Selasa, 15 Oktober 2013

Part IV

*nyambung*


teeettt.....teeettt.....teeettt...
Bel istirahat sudah berbunyi. Murid SMP Erlangga berhamburan keluar kelas menuju ke kantin. Tidak berbeda dengan Wisnu dan Dista, dua sejoli yang kemana saja selalu bersama, mereka juga menuju kantin.
"Bu, nasi soto dua sama es teh manis dua ya, bu.." kata Wisnu memesan makanan dan minuman pada Ibu kantin.
"Iya, Wisnu, kamu duduk aja, nanti Ibu anter," jawab Ibu kantin sambil sibuk menuangkan kuah soto pesanan murid-murid SMP Erlangga. Soto Ibu kantin itu terkenal sangat enak. Tak heran bila pada saat istirahat ibu kantin sangat sibuk melayani pesanan para murid.
Wisnu kembali ke tempat duduknya di hadapan Dista yg sibuk membaca koran. Ya, Dista memang gila teknologi dan olahraga. Kalau Wisnu, Ia gila musik. Walaupun berbeda, mereka berdua saling melengkapi.

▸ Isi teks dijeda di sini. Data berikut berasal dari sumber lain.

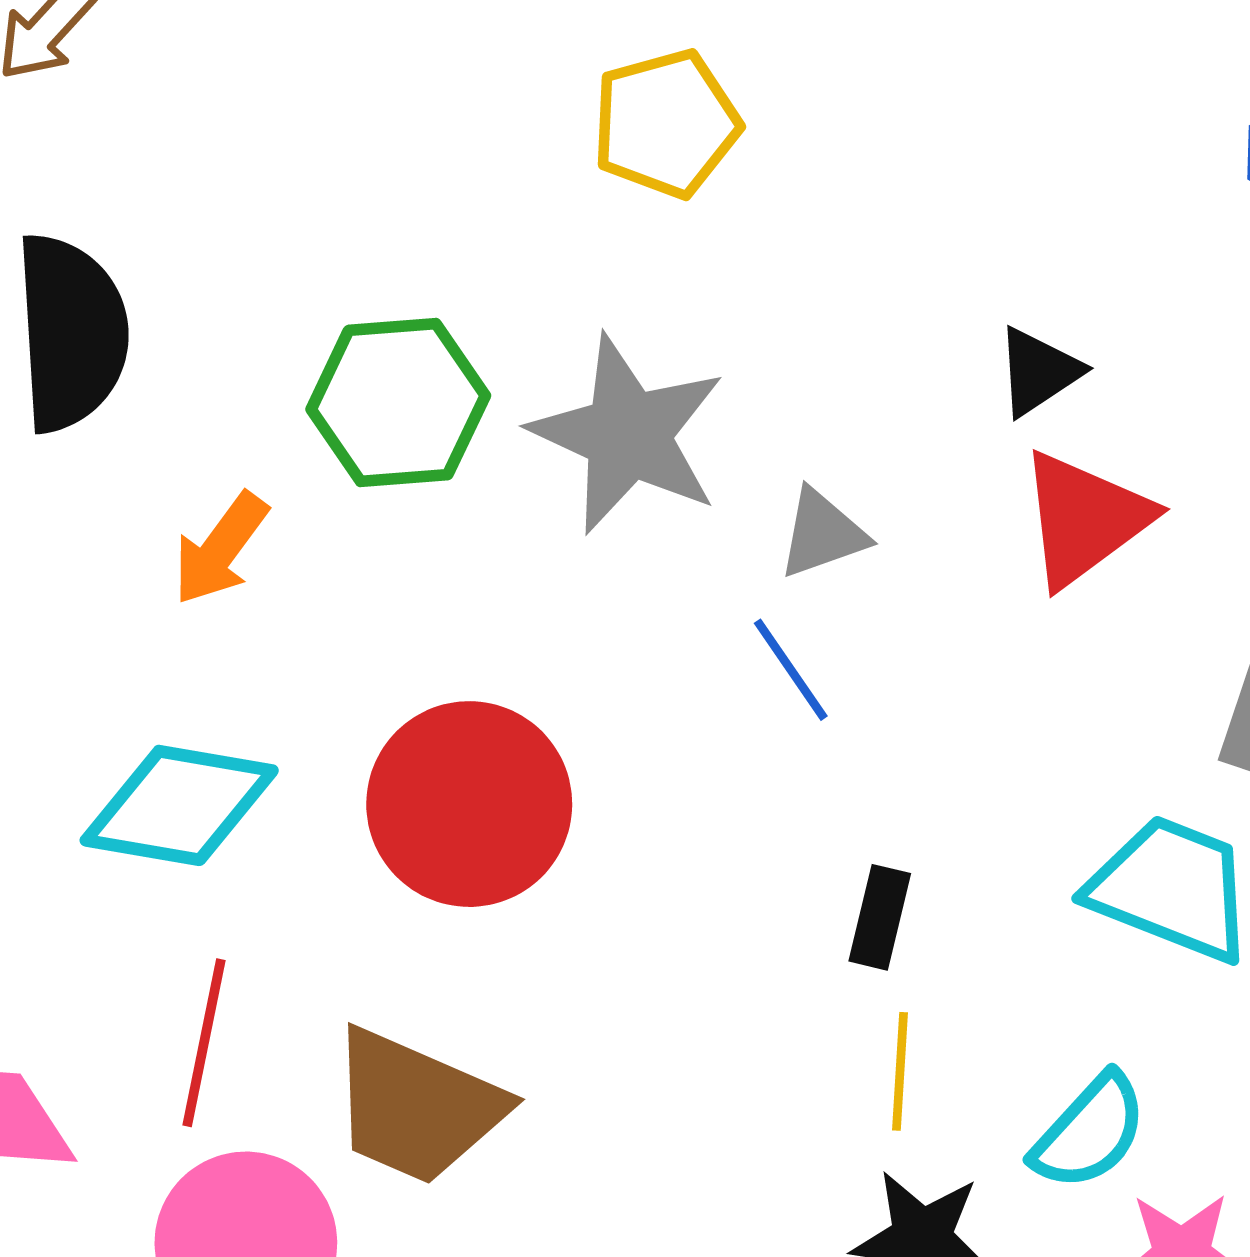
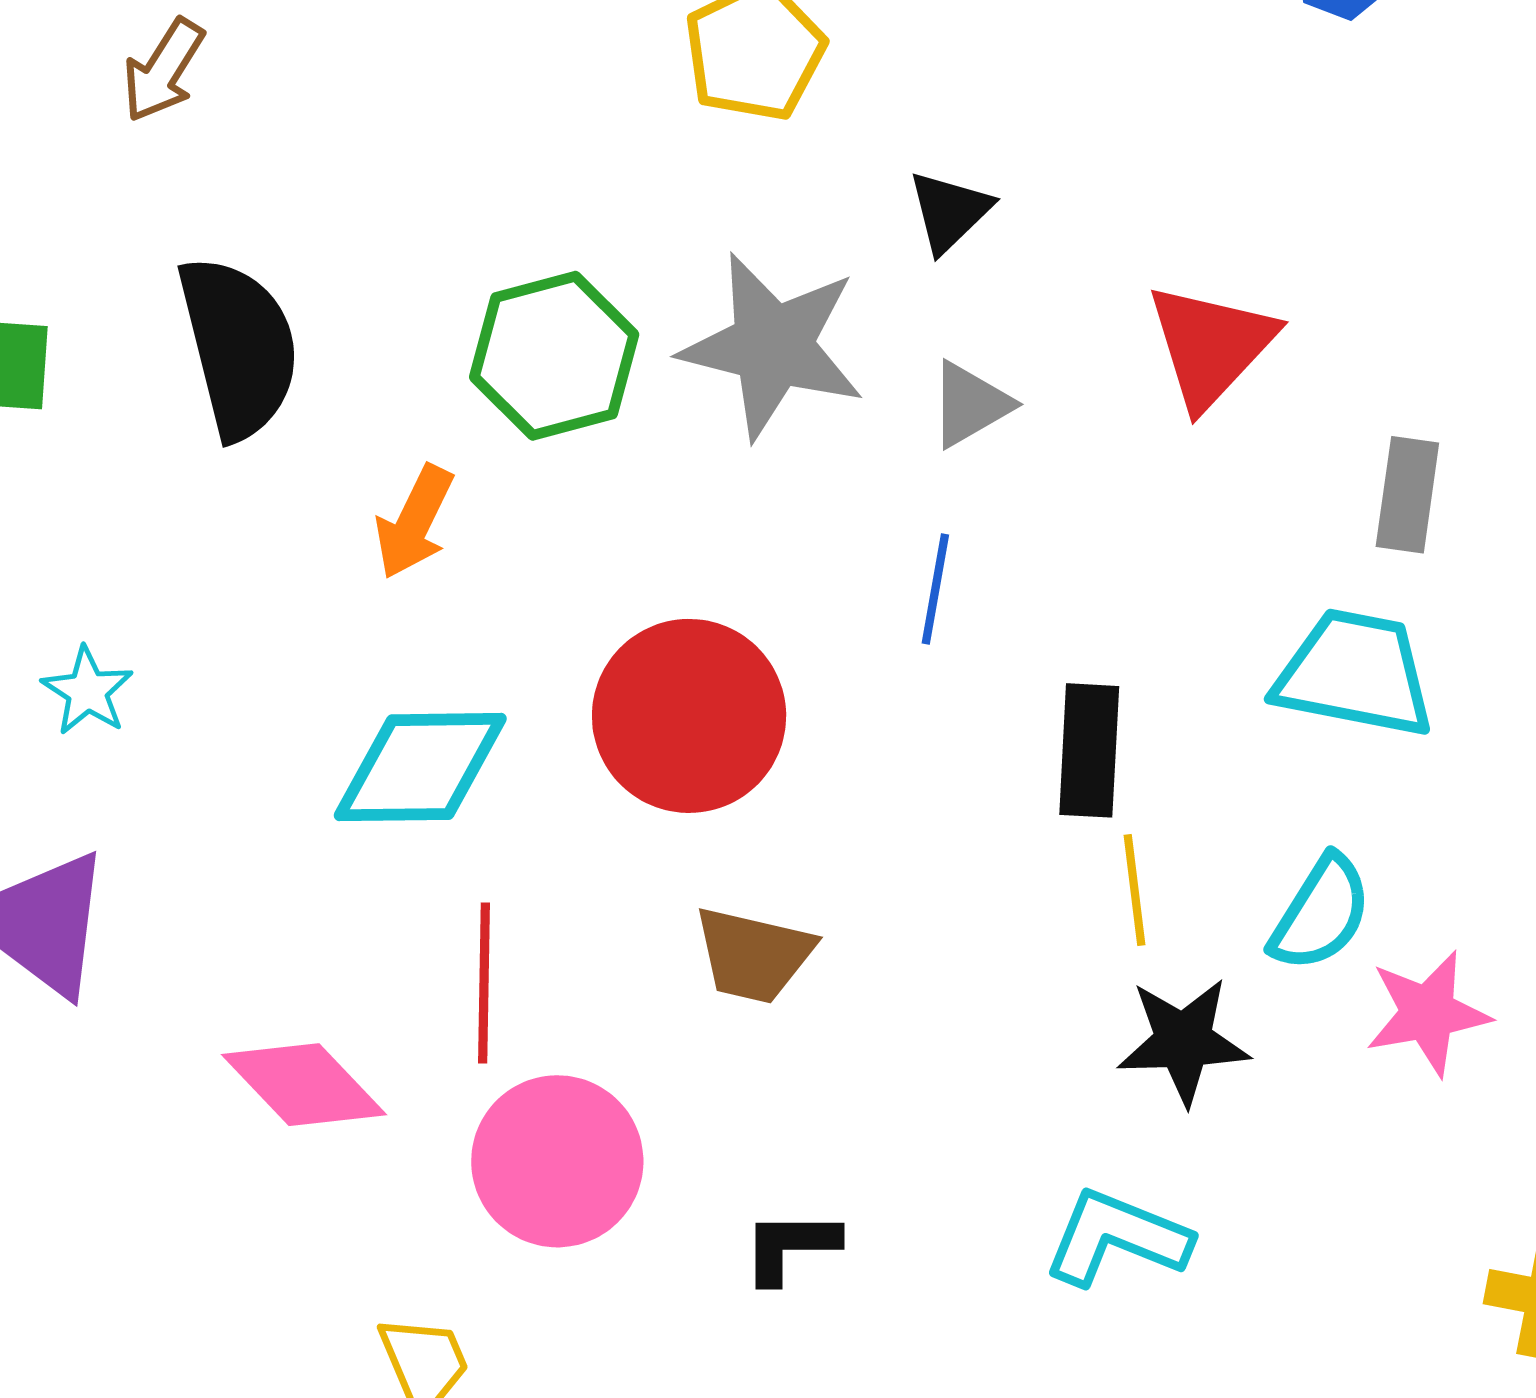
black triangle: (1038, 372) -> (949, 211), moved
blue line: (791, 670) -> (935, 589), moved, turned 55
black rectangle: (880, 917) -> (1089, 750), size x1.4
brown trapezoid: (417, 1107) -> (754, 955), moved, size x0.7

"Yahh.. Kantinnya penuh," kata Kenya penuh kecewa. Kenya masih celingukan melihat sekeliling kantin mencari dua bangku kosong untuknya dan untuk Raisa.
"Ken, itu ada," kata Raisa menunjuk dua buah kursi disebelah Wisnu dan Dista. Letaknya lumayan jauh dari tempat Raisa dan Kenya berdiri.
"Nahh! Ayo, Sa, cepet," kata Kenya setengah berlari mendahului Raisa. Tentu saja Raisa tidak bisa berlari. Lututnya masih berdarah dan belum bisa ditekuk. Raisa berjalan gontai menyusul Kenya.
Kenya sudah lebih dulu sampai di bangku itu, sementara Raisa masih berusaha berjalan secepat mungkin.
"Oiya, gue lupa! Raisa nggak bisa lari.. Wisnu, Dista, jagain dua bangku ini buat gue sama Raisa yaa, please.." kata Kenya setengah manyun. Mukanya jadi terlihat lucu.
"Iyaa.. Buruan deh lo tuntun tuh temen lo, biar nggak nyusahin banyak orang karna jalannya lama," kata Wisnu. Seketika itu juga Kenya berlari menghampiri Raisa dan menuntunnya dengan hati-hati.
"Gitu-gitu juga karena lo, Nu," kata Dista sambil sibuk membaca koran. Wisnu menatap Dista penuh perhatian.
"Udah lah, Dis, jangan buat gue tambah bersalah," kata Wisnu lalu melanjutkan makannya kembali.
Kenya dan Raisa telah duduk di bangku sebelah Wisnu dan Dista.
"Hay, Raisa.. Lutut lo apa kabar?" kata Dista pada Raisa sambil melipat korannya.
"Hay, nggak ada perubahan sihh, but it's well," jawab Raisa disertai senyum. Wisnu masih sibuk melahap nasi sotonya tanpa memperdulikan kehadiran Raisa disebelahnya.
"Oh iya, Sa, Ken, lo mau pesen apa? Gue pesenin plus gue traktir dehh, mumpung gue lagi bawa uang lebih. Ayo, kalian mau pesen apa??" kata Dista pada Raisa dan Kenya. Wisnu terkejut mendengar pernyataan Dista.
"Makasih ya, Dis, aku mau makan bakso minumnya es jeruk," jawab Raisa penuh terimakasih.
"Kalo lo, Ken?" tanya Dista pada Kenya. Kenya tampak meneliti daftar menu yang ada di kantin itu.
"Emm... Gado-gado minumnya es lemonea. Makasih loh, dis," jawab Kenya.
"Okee, gue pesenin dulu yaa," kata Dista beranjak dari bangkunya. Baru 3 langkah berjalan, langkahnya dihentikan oleh Wisnu.
"Gue juga Dis, bakso sama es teh satu," kata Wisnu sambil meringis. Dista memutar bola matanya.
"Males banget," jawab Dista sambil melepas genggaman Wisnu lalu melangkah memesan makanan untuk Raisa dan Kenya. Dua perempuan di sebelah Wisnu tertawa cekikikan karena kejadian tadi.